0 being not doing anything at all and 10 being you are investing your full energy in doing it.

When someone else is experiencing a problem, I listen to what they are saying
If someone is struggling with their mental health I know who to point them in the direction to for support
I get regular feedback from colleagues on how they are feeling about their work and how well they’re coping
I provide feedback to colleagues on how I am feeling about work and coping
I understand the signs and symptoms of different mental health problems
I know where the mental health policy can be found
I role model positive mental health behaviours
I include mental health checks in regular conversations
I highlight the importance of physical wellbeing
I encourage colleagues to take breaks

Step 2

From the list identify 2 of your strengths and 2 areas you would like to improve?

With each strength how can you continue to keep promoting them and make the most of them?

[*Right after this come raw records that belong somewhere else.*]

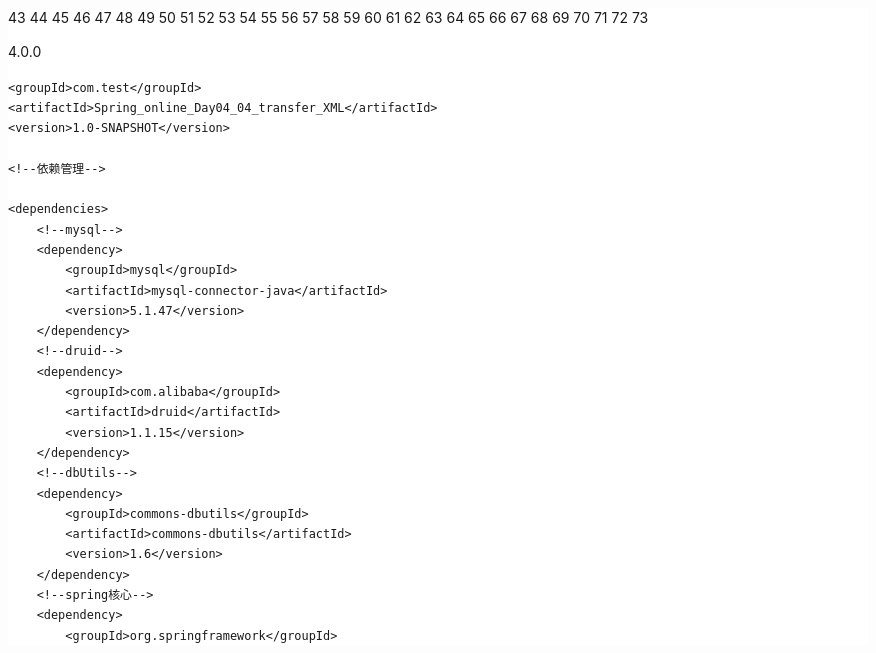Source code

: 43
44
45
46
47
48
49
50
51
52
53
54
55
56
57
58
59
60
61
62
63
64
65
66
67
68
69
70
71
72
73
<?xml version="1.0" encoding="UTF-8"?>
<project xmlns="http://maven.apache.org/POM/4.0.0"
         xmlns:xsi="http://www.w3.org/2001/XMLSchema-instance"
         xsi:schemaLocation="http://maven.apache.org/POM/4.0.0 http://maven.apache.org/xsd/maven-4.0.0.xsd">
    <modelVersion>4.0.0</modelVersion>

    <groupId>com.test</groupId>
    <artifactId>Spring_online_Day04_04_transfer_XML</artifactId>
    <version>1.0-SNAPSHOT</version>

    <!--依赖管理-->

    <dependencies>
        <!--mysql-->
        <dependency>
            <groupId>mysql</groupId>
            <artifactId>mysql-connector-java</artifactId>
            <version>5.1.47</version>
        </dependency>
        <!--druid-->
        <dependency>
            <groupId>com.alibaba</groupId>
            <artifactId>druid</artifactId>
            <version>1.1.15</version>
        </dependency>
        <!--dbUtils-->
        <dependency>
            <groupId>commons-dbutils</groupId>
            <artifactId>commons-dbutils</artifactId>
            <version>1.6</version>
        </dependency>
        <!--spring核心-->
        <dependency>
            <groupId>org.springframework</groupId>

With the areas you would like to improve, how can you get started on making the improvement & when do you want to get the actions started and completed?

Step 3

Share your plan with a couple of colleagues to get their views and to make sure you’ve got the support you need to take action.

Your plan

Get a plan Stan.

The basics you need to have in your plan are set out below. As well as these we’d encourage you to:

  • Think about the people who need to know that you’re using this tool and tell them what you’re doing. That way they can support you and won’t think you’re just being weird.
  • Think about the impact you want from using this tool. Depending on your starting point, how hard you work and how ambitious you are, you might not get that impact straight away. So valuing progress rather than perfection will help build your confidence and keep you going.

Plan basics

  1. What are you going to do? (This bit is easy – it’s probably the 3 things listed above.)

    My actions:

  2. When are you going to do these things? (You don’t have to be great to get going, but you better get going if you want to be great)

    My start date:

  3. How often will you be doing them? (Getting great has a lot to do with making things a habit)

    Check-in frequency and dates:

Get serious

The difference between having a plan and making it work is about action. So get this in your diary now. Tell the people who need to know so that they can support you and won’t just think you’re being weird. Do it now.

Remember, it’s progress not perfection. You’re looking for gradual improvement, not for Rome to be built in a day.